Collected data:
▬▬▬▬▬▬▬▬▬▬

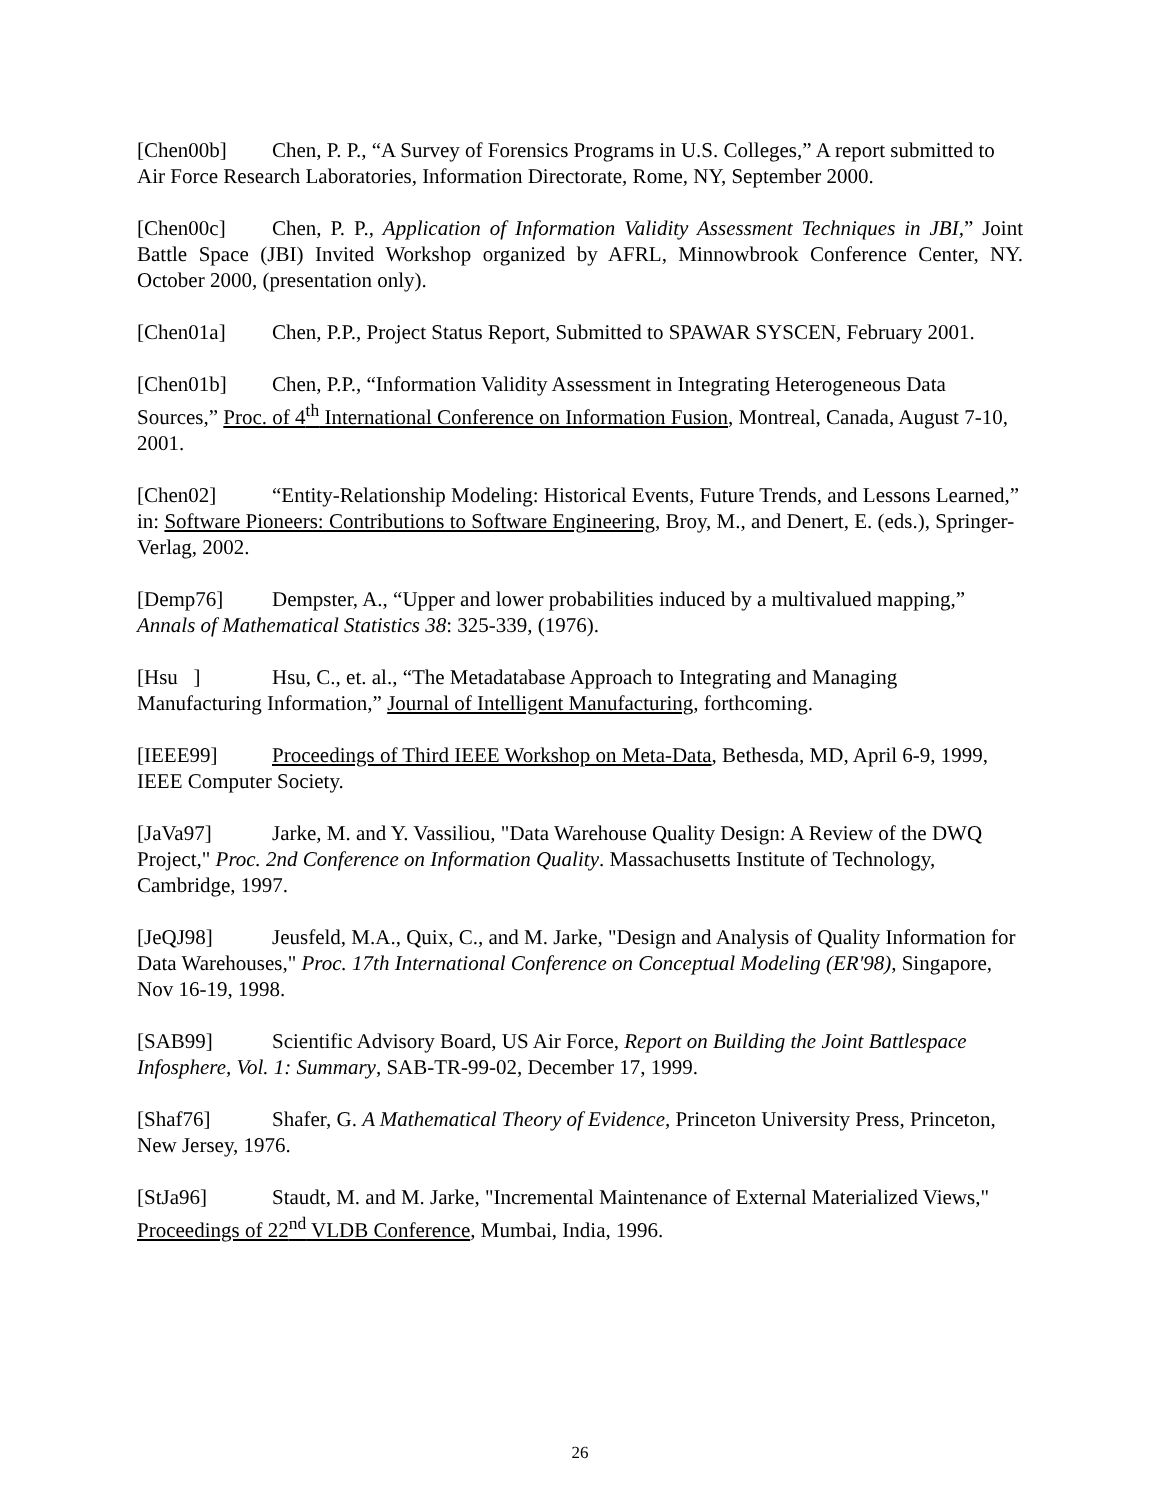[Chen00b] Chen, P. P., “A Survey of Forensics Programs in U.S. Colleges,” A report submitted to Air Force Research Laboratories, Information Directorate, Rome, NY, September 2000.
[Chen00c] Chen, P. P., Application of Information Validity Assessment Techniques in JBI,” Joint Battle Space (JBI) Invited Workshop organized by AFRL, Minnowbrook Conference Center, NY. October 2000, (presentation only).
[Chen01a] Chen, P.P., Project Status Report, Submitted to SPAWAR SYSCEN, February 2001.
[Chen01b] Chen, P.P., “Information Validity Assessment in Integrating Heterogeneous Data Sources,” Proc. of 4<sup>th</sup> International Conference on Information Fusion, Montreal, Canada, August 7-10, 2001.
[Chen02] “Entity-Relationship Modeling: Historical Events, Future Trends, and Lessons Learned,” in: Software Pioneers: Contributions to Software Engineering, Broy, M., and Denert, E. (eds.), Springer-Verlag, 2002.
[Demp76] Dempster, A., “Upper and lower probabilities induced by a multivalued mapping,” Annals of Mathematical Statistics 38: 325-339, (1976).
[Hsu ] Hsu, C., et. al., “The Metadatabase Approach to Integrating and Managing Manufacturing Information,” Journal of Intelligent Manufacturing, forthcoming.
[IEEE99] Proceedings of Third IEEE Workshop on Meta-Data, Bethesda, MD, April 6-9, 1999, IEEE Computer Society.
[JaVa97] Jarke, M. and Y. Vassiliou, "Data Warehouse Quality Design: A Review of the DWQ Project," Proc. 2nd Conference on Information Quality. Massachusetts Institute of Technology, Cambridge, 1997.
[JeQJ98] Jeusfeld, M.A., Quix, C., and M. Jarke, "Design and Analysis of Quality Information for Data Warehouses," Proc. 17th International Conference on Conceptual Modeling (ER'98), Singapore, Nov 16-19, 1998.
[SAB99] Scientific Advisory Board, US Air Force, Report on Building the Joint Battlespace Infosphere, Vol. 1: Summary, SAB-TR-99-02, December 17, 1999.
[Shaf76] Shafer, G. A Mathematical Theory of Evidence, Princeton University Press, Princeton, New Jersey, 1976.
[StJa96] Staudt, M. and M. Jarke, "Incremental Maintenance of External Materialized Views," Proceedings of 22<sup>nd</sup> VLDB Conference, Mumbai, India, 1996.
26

▬▬▬▬▬▬▬▬▬▬

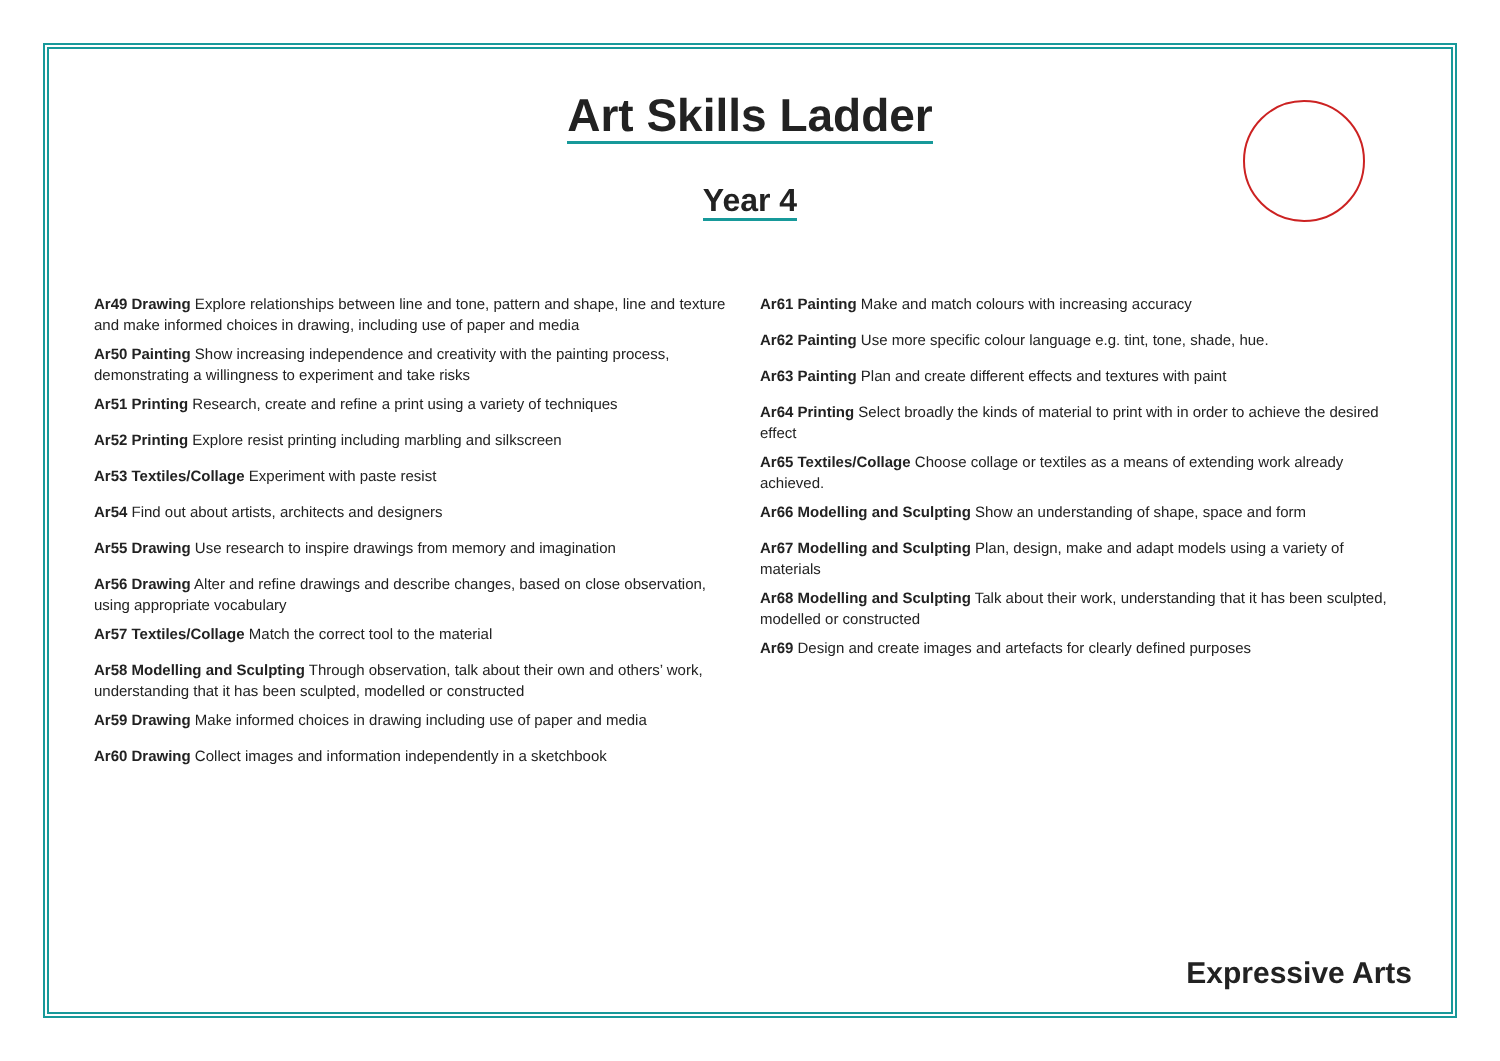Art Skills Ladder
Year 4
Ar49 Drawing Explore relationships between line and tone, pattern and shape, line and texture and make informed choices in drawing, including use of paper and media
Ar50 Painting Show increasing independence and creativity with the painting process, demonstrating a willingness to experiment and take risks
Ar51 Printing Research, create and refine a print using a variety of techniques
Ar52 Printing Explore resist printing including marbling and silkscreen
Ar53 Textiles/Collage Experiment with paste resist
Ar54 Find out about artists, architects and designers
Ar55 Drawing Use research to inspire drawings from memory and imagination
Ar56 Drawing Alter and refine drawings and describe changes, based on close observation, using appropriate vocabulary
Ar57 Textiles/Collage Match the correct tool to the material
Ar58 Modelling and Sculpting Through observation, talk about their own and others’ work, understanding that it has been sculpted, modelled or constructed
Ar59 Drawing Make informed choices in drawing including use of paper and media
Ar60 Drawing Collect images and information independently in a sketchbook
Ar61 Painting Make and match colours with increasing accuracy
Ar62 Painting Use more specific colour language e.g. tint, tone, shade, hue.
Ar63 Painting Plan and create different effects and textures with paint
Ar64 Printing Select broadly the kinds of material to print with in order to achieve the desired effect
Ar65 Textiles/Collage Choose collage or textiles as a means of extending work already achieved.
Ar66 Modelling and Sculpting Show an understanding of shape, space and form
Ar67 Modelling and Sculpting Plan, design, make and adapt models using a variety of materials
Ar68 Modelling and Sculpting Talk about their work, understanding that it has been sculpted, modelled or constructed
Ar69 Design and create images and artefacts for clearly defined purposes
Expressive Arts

▬▬▬▬▬▬▬▬▬▬

Reproduce exactly the lines above from the line with "Ar62 Painting Use" to the line with "Ar64 Printing Select", including both, and add nothing.

Ar62 Painting Use more specific colour language e.g. tint, tone, shade, hue.
Ar63 Painting Plan and create different effects and textures with paint
Ar64 Printing Select broadly the kinds of material to print with in order to achieve the desired effect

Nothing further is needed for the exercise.